:: DATA TO USE ::

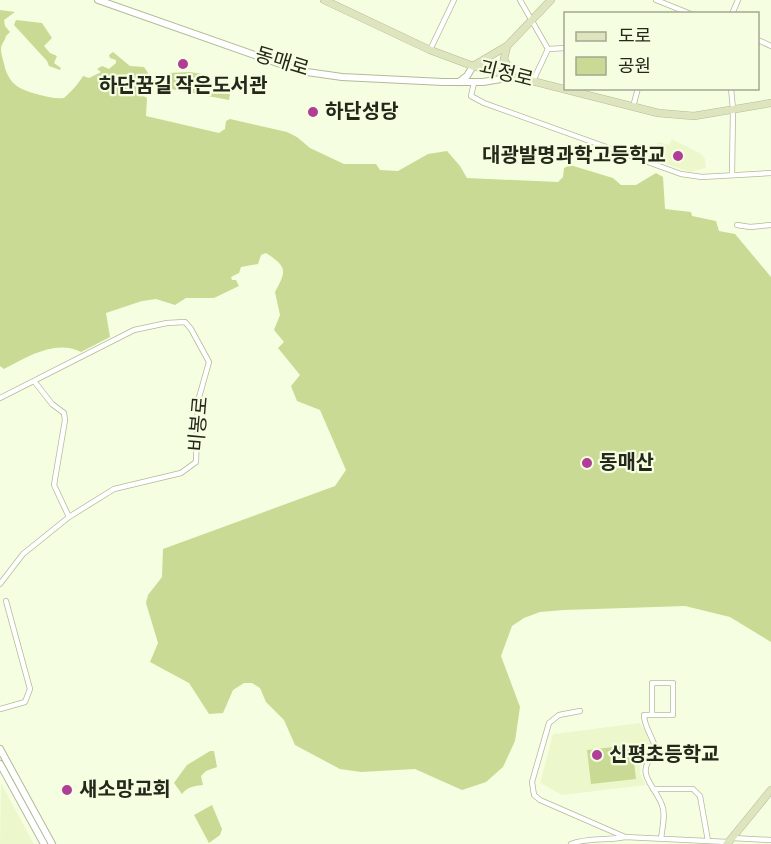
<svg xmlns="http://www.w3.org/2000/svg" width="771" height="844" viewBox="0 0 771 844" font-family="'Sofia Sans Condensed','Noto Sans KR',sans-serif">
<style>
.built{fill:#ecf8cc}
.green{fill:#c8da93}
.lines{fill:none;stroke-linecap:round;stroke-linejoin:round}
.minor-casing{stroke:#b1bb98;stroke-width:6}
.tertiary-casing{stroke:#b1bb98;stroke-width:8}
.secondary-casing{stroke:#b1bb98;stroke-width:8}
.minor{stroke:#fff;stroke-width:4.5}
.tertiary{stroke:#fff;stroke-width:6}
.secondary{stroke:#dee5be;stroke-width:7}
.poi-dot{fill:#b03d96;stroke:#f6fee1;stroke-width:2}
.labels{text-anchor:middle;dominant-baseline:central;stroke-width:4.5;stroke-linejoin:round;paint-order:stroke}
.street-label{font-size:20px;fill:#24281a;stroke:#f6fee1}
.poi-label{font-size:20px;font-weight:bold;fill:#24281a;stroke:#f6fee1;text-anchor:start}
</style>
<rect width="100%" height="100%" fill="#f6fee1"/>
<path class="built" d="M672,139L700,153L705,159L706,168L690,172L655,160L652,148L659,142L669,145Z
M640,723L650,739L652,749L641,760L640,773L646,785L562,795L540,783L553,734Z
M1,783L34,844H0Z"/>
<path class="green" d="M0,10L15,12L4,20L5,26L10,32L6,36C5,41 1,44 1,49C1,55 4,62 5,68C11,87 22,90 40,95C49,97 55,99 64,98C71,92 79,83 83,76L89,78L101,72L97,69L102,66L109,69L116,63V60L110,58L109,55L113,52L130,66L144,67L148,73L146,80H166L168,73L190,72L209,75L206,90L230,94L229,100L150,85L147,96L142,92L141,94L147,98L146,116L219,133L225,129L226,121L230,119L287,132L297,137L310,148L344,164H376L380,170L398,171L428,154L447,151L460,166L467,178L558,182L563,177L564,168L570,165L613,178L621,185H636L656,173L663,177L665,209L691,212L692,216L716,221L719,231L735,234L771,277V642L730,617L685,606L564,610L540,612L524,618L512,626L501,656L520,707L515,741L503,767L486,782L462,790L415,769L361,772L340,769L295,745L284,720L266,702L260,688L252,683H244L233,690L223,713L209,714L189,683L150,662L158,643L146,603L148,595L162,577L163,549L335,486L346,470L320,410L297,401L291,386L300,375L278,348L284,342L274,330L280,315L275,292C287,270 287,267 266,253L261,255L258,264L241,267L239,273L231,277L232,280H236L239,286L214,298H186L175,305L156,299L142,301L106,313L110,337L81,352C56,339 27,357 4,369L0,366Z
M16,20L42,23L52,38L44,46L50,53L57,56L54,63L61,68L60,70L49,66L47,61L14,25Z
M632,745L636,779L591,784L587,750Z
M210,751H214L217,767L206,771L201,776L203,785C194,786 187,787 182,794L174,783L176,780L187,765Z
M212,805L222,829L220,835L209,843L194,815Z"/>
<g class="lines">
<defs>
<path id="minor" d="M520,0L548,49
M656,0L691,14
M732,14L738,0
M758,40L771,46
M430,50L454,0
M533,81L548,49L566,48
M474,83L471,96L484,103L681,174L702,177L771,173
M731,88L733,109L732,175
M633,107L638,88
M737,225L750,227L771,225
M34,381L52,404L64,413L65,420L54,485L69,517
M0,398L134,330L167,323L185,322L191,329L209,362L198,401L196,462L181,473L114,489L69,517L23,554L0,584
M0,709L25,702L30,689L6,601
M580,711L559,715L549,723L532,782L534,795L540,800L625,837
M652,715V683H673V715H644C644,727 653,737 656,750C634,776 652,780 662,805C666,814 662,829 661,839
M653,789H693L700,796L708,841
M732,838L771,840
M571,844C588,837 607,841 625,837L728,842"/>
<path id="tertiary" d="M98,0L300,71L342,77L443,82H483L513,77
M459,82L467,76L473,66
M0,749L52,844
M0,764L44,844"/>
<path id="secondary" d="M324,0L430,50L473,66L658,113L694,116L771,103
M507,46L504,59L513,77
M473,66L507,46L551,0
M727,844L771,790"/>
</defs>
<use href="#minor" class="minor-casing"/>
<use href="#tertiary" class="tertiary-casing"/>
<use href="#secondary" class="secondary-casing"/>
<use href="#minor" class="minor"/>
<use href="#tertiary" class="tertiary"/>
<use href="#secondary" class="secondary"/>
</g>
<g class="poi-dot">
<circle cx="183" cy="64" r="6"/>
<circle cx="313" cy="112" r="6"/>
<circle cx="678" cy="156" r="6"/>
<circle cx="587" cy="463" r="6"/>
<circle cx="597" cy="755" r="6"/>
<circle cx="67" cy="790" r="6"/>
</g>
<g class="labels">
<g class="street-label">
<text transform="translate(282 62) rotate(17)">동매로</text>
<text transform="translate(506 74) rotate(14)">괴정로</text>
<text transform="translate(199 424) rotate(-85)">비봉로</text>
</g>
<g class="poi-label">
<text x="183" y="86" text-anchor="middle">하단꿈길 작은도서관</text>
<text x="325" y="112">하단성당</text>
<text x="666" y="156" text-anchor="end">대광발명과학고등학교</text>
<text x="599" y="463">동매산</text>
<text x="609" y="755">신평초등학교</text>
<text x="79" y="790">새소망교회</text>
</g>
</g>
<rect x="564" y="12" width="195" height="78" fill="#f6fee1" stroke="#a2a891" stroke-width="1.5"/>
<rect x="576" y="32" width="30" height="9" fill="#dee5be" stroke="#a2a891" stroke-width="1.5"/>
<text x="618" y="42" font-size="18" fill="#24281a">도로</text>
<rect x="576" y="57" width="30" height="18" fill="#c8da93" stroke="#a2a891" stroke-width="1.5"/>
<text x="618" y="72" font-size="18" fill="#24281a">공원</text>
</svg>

:::

**WHAT TO WORK ON**
Look through the data above. Find each line with the string "lines" and copy it.

**RESPONSE AREA**
.lines{fill:none;stroke-linecap:round;stroke-linejoin:round}
<g class="lines">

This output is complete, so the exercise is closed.